The Pikafish project has a relatively complete documentation system, reflecting its engineering maturity as a mature open source project:

  • README.md: Project overview, compilation guide, license description
  • AUTHORS: Complete list of all contributors
  • UCI & Commands Guide: Complete command reference for the UCI protocol
  • Advanced Topics: In-depth technical discussions covering NNUE evaluation, Fishtest testing, compilation optimization, etc.
  • DeepWiki: Third-party maintained in-depth technical documentation covering NNUE architecture, feature transformation, search system, etc.

This comprehensive documentation ecosystem is crucial for attracting new contributors and lowering the barrier to contribution.

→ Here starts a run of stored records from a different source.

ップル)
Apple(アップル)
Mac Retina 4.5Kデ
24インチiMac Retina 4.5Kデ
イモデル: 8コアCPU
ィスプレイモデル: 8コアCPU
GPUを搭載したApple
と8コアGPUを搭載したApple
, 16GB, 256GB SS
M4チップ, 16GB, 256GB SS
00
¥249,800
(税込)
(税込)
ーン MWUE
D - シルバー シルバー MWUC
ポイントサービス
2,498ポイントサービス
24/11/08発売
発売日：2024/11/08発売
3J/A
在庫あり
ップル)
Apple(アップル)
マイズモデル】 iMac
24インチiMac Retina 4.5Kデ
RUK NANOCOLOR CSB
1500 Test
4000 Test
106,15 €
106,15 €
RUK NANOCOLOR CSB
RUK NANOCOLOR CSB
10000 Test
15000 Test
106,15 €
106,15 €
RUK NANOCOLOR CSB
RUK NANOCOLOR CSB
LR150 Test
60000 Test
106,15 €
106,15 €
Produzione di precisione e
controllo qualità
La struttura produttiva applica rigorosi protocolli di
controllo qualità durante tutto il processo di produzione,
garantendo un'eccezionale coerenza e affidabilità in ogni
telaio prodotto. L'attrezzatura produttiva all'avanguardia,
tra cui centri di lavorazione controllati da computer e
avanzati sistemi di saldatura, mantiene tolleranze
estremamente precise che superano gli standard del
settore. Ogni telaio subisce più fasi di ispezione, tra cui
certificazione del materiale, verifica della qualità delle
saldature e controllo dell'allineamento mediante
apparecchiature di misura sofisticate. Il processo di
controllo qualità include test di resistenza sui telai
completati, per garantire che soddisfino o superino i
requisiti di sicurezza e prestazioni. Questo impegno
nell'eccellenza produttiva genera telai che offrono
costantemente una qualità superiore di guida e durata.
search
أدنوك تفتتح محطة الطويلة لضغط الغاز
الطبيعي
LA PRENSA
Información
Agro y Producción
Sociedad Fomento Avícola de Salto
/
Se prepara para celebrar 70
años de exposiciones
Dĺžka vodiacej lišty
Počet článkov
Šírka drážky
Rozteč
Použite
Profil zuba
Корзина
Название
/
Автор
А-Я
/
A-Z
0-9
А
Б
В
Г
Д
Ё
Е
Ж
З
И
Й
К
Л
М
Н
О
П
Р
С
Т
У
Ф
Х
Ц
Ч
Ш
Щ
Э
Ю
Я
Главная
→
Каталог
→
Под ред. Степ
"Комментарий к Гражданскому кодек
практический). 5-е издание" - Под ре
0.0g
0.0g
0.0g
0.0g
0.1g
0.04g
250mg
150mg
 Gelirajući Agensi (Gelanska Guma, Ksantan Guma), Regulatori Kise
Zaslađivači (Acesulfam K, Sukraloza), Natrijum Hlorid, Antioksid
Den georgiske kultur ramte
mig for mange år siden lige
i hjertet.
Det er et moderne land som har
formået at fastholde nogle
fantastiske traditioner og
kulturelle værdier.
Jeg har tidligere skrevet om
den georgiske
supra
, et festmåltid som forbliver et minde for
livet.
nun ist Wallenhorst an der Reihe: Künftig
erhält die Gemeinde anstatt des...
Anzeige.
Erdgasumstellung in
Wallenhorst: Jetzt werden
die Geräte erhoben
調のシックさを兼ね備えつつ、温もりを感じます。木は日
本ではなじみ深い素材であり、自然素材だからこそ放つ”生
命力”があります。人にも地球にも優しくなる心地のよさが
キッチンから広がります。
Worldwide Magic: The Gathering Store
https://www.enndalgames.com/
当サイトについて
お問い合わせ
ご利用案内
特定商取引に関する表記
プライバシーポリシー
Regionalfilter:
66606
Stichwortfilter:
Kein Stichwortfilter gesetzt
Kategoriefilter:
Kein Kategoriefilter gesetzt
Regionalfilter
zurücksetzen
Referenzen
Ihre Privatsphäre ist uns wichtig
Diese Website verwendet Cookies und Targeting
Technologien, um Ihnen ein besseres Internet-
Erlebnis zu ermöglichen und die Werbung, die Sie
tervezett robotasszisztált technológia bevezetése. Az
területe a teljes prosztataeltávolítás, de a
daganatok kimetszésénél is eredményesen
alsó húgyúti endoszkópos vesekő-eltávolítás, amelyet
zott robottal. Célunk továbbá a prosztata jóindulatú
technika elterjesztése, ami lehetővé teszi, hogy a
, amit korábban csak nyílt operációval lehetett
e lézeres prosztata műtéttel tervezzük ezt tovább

Pikafish GitHub repository
Pikafish GitHub open source repository — official-pikafish/Pikafish, an open source Xiangqi engine ported from Stockfish, licensed under GPLv3

12.10 Pikafish’s Contribution to Xiangqi Research

The emergence of Pikafish is not just a technical event; it has also greatly promoted changes in the way Xiangqi research is conducted:

Democratization of Research:

Before Pikafish, top-tier analysis tools cost hundreds to thousands of RMB (such as commercial engines like Xiangqi Cyclone and Mingshou). As a free and open source engine, Pikafish allows any enthusiast with an ordinary computer to access world-class analysis tools. This has greatly lowered the barrier to high-level Xiangqi analysis.

Educational Applications:

Pikafish is widely used in Xiangqi teaching scenarios. Coaches can use Pikafish to analyze students’ games, generate position training exercises, and simulate opponents of different levels.

Cultural Preservation:

The development history of Pikafish itself is accumulating an open digital cultural heritage for the Xiangqi software community. Every Commit on GitHub, every Issue discussion, and every test game is recording the history of community collaboration.